4 In subsequent years, New York’s Superintendent of Financial Services will determine the amount of employee contributions based on the cost per worker of providing paid family leave through the state insurance fund. A 2014 report from the Fiscal Policy Institute estimated the midpoint range of benefit contributions for an employee when the legislation is fully phased in at 88 cents per week. Reform of New York’s Temporary Disability Insurance Program and Provision of Family Leave Insurance: Estimated Costs of Proposed Legislation, A Fiscal Policy Institute Report, June 2, 2014, at 12, available at: www.fiscalpolicy.org (in New Jersey for 2014 the weekly employee contribution for the paid family leave benefit is 60 cents).

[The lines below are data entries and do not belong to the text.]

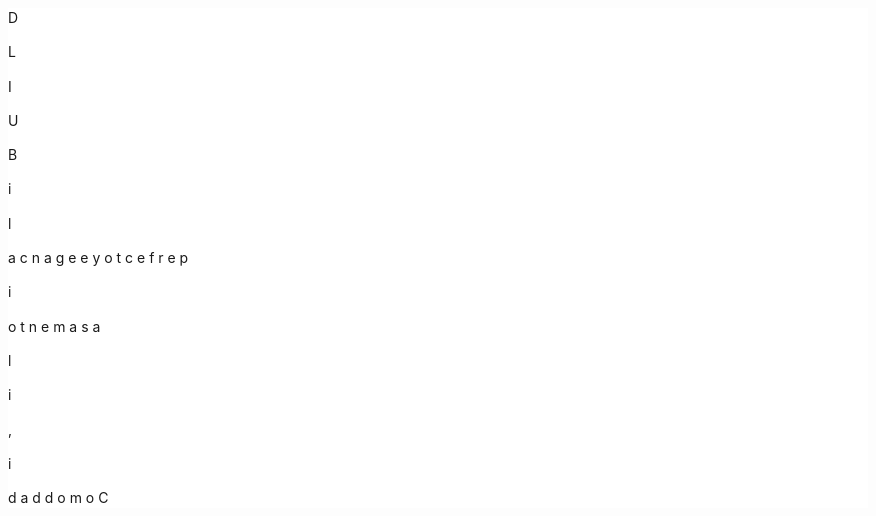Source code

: D

L

I

U

B

i

l

a
c
n
a
g
e
e
y
o
t
c
e
f
r
e
p

i

o
t
n
e
m
a
s
a

l

i

,

i

d
a
d
d
o
m
o
C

5 A recent study showed that an overwhelming majority of California employers believe PFL has had a positive or neutral effect on their business. See Ruth Milkman & Eileen Appelbaum, Unfinished Business: Paid Family Leave in California and the Future of U.S. Work-Family Policy (2013), at 68-72; Eileen Appelbaum & Ruth Milkman, Leaves that Pay: Employer and Worker Experiences with Paid Family Leave in California, Ctr. for Econ. & Policy Research (Jan. 2011) at 4, 8; see also Elizabeth Rudd, Family Leave: A Policy Concept Made in America, Sloan Work and Family Research Network (2004), available at http://workfamily.sas.upenn.edu/wfrn-repo/object/ed5rb04oq4vm53b1.
6 See Eileen Appelbaum & Ruth Milkman, Achieving a Workable Balance, Rutgers Ctr. for Women & Work (2006) at 23.
7 Small Business Majority, Opinion Poll: New York Small Businesses Support Family Medical Leave (Dec. 2013), at 7, available at: http://www.smallbusinessmajority.org/small-business-research/downloads/1....
8 N.Y. Workers’ Comp. Law § 211. 9 See note 5, supra (describing findings from surveys and studies of California employers regarding PFL).